-- BEGIN Document text --
## Overview of Collections and Tuples

Let"s quickly recap about Collections and Tuples in Python. We will primarily talk about collections and tuples that comes as part of Python standard library such as `list`, `set`,` dict` and `tuple.`

* Group of elements with length and index - `list`
* Group of unique elements - `set`
* Group of key value pairs - `dict`
* While list, set and dict contain group of homogeneous elements, tuple contains group of heterogeneous elements.
* We can consider list, set and dict as a table in a database and tuple as a row or record in a given table.
* Typically we create list of tuples or set of tuples and dict is nothing but collection of tuples with 2 elements and key is unique.
* We typically use Map Reduce APIs to process the data in collections. There are also some pre-defined functions such as `len`, `sum`,` min`,` max` etc for aggregating data in collections.

### Tasks

Let us perform few tasks to quickly recap details about Collections and Tuples in Python. We will also quickly recap about Map Reduce APIs.
-- END Document text --
-- BEGIN Material shown --
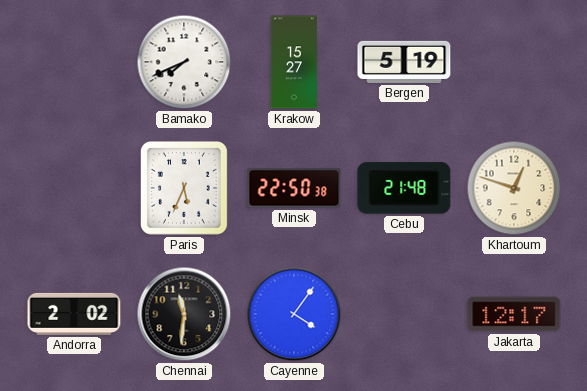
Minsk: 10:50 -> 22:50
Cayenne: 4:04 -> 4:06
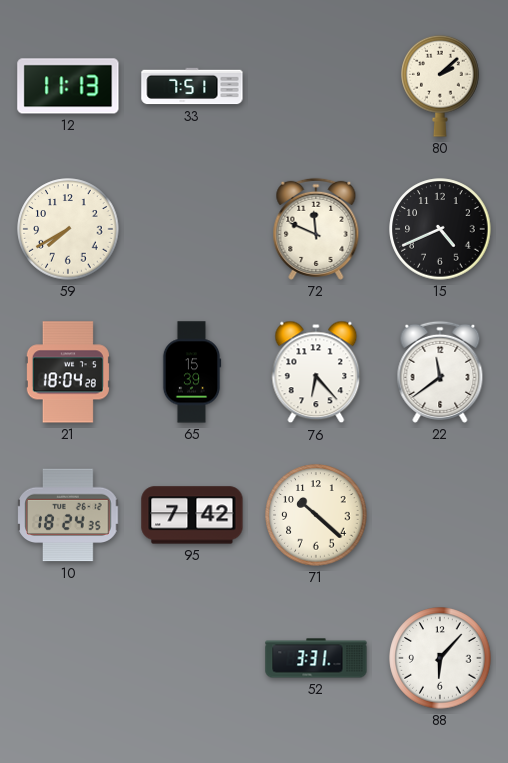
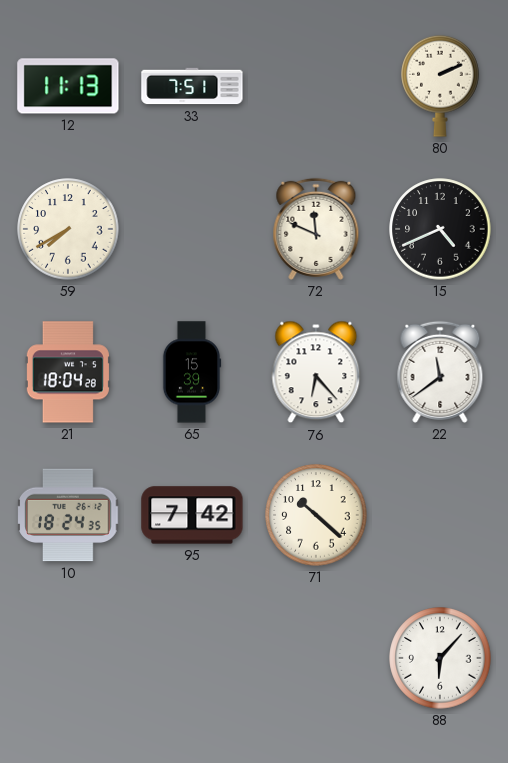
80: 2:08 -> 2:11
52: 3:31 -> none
-- END Material shown --
-- BEGIN Material shown --
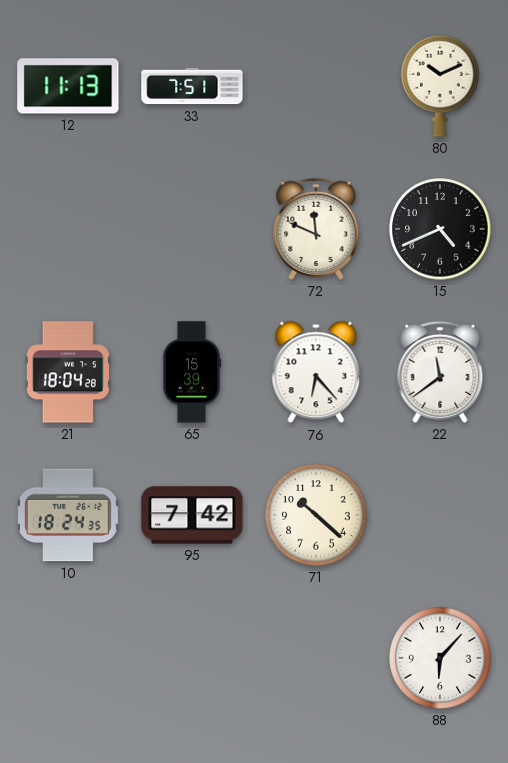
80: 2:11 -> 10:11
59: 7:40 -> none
-- END Material shown --
→ **Task list**
1 > In the overview of Python collections and tuples, what does a tuple correspond to when the collections are compared to a database table?
2 > Extend the overview of Python collections and tuples, starting right after its last sentence.
The data that comes after the overview is a separate set of material.

→ **Answer list**
1 > A tuple corresponds to a row or record in a given table.

2 >
* Create a collection of orders by reading data from a file.

In [None]:
import sys.process._

In [None]:
"ls -ltr /data/retail_db/orders/part-00000"!

In [None]:
val ordersPath = "/data/retail_db/orders/part-00000"

In [None]:
import scala.io.Source

In [None]:
val orders = Source.fromFile(ordersPath).
    getLines

* Get all unique order statuses. Make sure data is sorted in alphabetical order.

In [None]:
val ordersPath = "/data/retail_db/orders/part-00000"

import scala.io.Source
val orders = Source.fromFile(ordersPath).
    getLines

orders.
    map(order => order.split(",")(3)).
    toSet.
    toList.
    sorted.
    foreach(println)

* Get count of all unique dates.

In [None]:
val ordersPath = "/data/retail_db/orders/part-00000"

import scala.io.Source
val orders = Source.fromFile(ordersPath).
    getLines

orders.
    map(order => order.split(",")(1)).
    toSet.
    toList.
    sorted

* Sort the data in orders in ascending order by order_customer_id and then order_date.

In [None]:
val ordersPath = "/data/retail_db/orders/part-00000"

import scala.io.Source
val orders = Source.fromFile(ordersPath).
    getLines

orders.
    toList.
    sortBy(k => {
        val a = k.split(",")
        (a(2).toInt, a(1))
    }).
    take(20).
    foreach(println)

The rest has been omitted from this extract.